▶ [ASSIGNED TASK] Your answer should be the records again, unchanged in wording and free of images.

▶ [GIVEN RECORDS]
☆ ☆ ☆ ☆

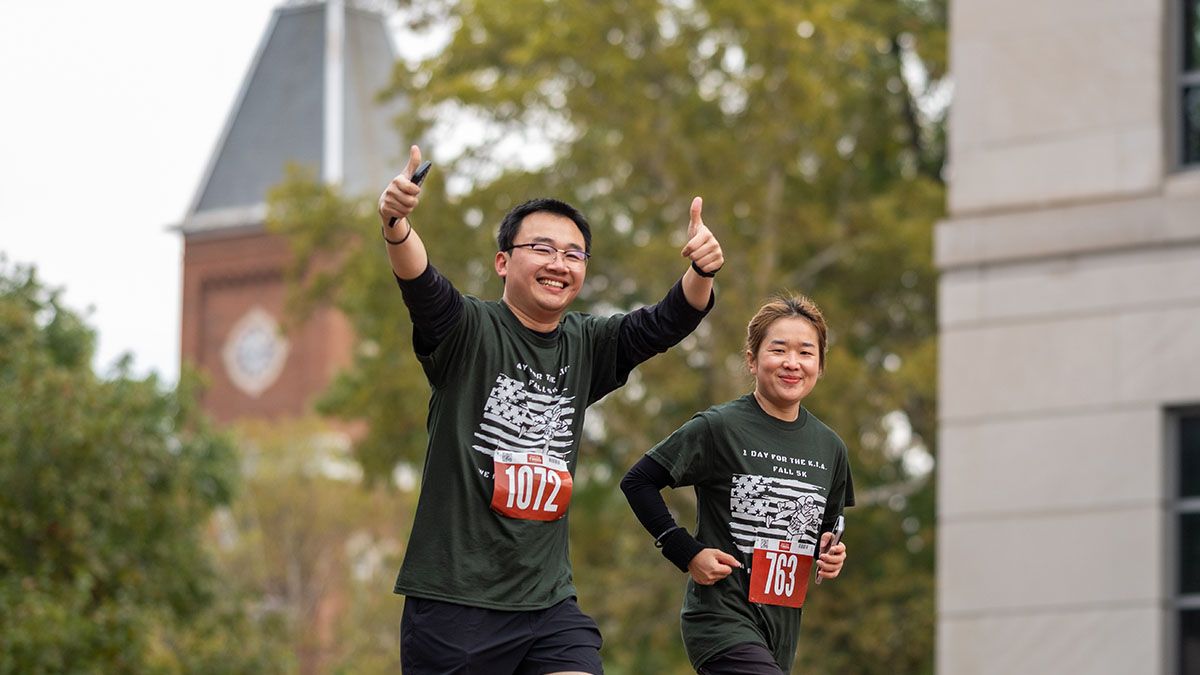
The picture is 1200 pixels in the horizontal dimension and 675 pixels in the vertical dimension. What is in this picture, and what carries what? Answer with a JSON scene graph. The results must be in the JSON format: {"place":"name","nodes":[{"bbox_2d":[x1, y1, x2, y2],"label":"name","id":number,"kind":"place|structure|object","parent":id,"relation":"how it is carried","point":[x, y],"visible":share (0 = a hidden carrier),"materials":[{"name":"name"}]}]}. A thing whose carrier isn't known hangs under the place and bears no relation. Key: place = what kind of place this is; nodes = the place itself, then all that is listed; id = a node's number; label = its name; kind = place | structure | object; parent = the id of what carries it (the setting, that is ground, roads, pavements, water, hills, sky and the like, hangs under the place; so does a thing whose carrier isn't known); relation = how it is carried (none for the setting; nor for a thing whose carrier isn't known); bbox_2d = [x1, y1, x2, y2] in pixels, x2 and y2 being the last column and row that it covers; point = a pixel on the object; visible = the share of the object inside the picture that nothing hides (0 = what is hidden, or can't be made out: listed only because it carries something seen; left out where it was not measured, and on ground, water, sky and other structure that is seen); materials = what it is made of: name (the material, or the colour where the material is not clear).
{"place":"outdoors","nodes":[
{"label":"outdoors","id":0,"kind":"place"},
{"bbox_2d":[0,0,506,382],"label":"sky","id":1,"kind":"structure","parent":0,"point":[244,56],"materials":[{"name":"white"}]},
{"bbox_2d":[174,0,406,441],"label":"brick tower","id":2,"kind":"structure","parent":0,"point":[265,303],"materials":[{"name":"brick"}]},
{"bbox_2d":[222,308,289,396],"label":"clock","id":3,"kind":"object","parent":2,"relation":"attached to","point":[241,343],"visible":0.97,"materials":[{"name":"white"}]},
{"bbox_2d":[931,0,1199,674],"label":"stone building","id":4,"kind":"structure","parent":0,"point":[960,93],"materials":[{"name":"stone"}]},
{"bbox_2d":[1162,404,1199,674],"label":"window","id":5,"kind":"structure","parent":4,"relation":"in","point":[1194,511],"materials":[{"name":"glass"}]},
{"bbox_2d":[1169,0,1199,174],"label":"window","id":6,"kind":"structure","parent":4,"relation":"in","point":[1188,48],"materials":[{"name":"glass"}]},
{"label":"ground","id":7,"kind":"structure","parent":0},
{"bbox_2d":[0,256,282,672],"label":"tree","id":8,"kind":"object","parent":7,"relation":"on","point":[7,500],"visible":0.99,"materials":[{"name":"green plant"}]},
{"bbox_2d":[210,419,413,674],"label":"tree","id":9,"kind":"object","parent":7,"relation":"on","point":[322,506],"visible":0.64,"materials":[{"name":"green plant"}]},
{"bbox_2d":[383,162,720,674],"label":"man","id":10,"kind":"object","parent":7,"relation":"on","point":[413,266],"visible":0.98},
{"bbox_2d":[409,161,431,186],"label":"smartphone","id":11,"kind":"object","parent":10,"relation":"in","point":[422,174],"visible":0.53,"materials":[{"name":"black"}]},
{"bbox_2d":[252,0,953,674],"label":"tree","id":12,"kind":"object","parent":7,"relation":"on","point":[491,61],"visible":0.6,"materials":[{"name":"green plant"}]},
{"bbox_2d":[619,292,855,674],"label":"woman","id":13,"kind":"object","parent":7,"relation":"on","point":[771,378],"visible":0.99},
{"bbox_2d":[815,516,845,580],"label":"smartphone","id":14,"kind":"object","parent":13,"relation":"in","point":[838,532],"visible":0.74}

☆ ☆ ☆ ☆

▶ [SOLUTION BELOW]
The picture is 1200 pixels in the horizontal dimension and 675 pixels in the vertical dimension. What is in this picture, and what carries what? Answer with a JSON scene graph. The results must be in the JSON format: {"place":"name","nodes":[{"bbox_2d":[x1, y1, x2, y2],"label":"name","id":number,"kind":"place|structure|object","parent":id,"relation":"how it is carried","point":[x, y],"visible":share (0 = a hidden carrier),"materials":[{"name":"name"}]}]}. A thing whose carrier isn't known hangs under the place and bears no relation. Key: place = what kind of place this is; nodes = the place itself, then all that is listed; id = a node's number; label = its name; kind = place | structure | object; parent = the id of what carries it (the setting, that is ground, roads, pavements, water, hills, sky and the like, hangs under the place; so does a thing whose carrier isn't known); relation = how it is carried (none for the setting; nor for a thing whose carrier isn't known); bbox_2d = [x1, y1, x2, y2] in pixels, x2 and y2 being the last column and row that it covers; point = a pixel on the object; visible = the share of the object inside the picture that nothing hides (0 = what is hidden, or can't be made out: listed only because it carries something seen; left out where it was not measured, and on ground, water, sky and other structure that is seen); materials = what it is made of: name (the material, or the colour where the material is not clear).
{"place":"outdoors","nodes":[
{"label":"outdoors","id":0,"kind":"place"},
{"bbox_2d":[0,0,506,382],"label":"sky","id":1,"kind":"structure","parent":0,"point":[244,56],"materials":[{"name":"white"}]},
{"bbox_2d":[174,0,406,441],"label":"brick tower","id":2,"kind":"structure","parent":0,"point":[265,303],"materials":[{"name":"brick"}]},
{"bbox_2d":[222,308,289,396],"label":"clock","id":3,"kind":"object","parent":2,"relation":"attached to","point":[241,343],"visible":0.97,"materials":[{"name":"white"}]},
{"bbox_2d":[931,0,1199,674],"label":"stone building","id":4,"kind":"structure","parent":0,"point":[960,93],"materials":[{"name":"stone"}]},
{"bbox_2d":[1162,404,1199,674],"label":"window","id":5,"kind":"structure","parent":4,"relation":"in","point":[1194,511],"materials":[{"name":"glass"}]},
{"bbox_2d":[1169,0,1199,174],"label":"window","id":6,"kind":"structure","parent":4,"relation":"in","point":[1188,48],"materials":[{"name":"glass"}]},
{"label":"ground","id":7,"kind":"structure","parent":0},
{"bbox_2d":[0,256,282,672],"label":"tree","id":8,"kind":"object","parent":7,"relation":"on","point":[7,500],"visible":0.99,"materials":[{"name":"green plant"}]},
{"bbox_2d":[210,419,413,674],"label":"tree","id":9,"kind":"object","parent":7,"relation":"on","point":[322,506],"visible":0.64,"materials":[{"name":"green plant"}]},
{"bbox_2d":[383,162,720,674],"label":"man","id":10,"kind":"object","parent":7,"relation":"on","point":[413,266],"visible":0.98},
{"bbox_2d":[409,161,431,186],"label":"smartphone","id":11,"kind":"object","parent":10,"relation":"in","point":[422,174],"visible":0.53,"materials":[{"name":"black"}]},
{"bbox_2d":[252,0,953,674],"label":"tree","id":12,"kind":"object","parent":7,"relation":"on","point":[491,61],"visible":0.6,"materials":[{"name":"green plant"}]},
{"bbox_2d":[619,292,855,674],"label":"woman","id":13,"kind":"object","parent":7,"relation":"on","point":[771,378],"visible":0.99},
{"bbox_2d":[815,516,845,580],"label":"smartphone","id":14,"kind":"object","parent":13,"relation":"in","point":[838,532],"visible":0.74}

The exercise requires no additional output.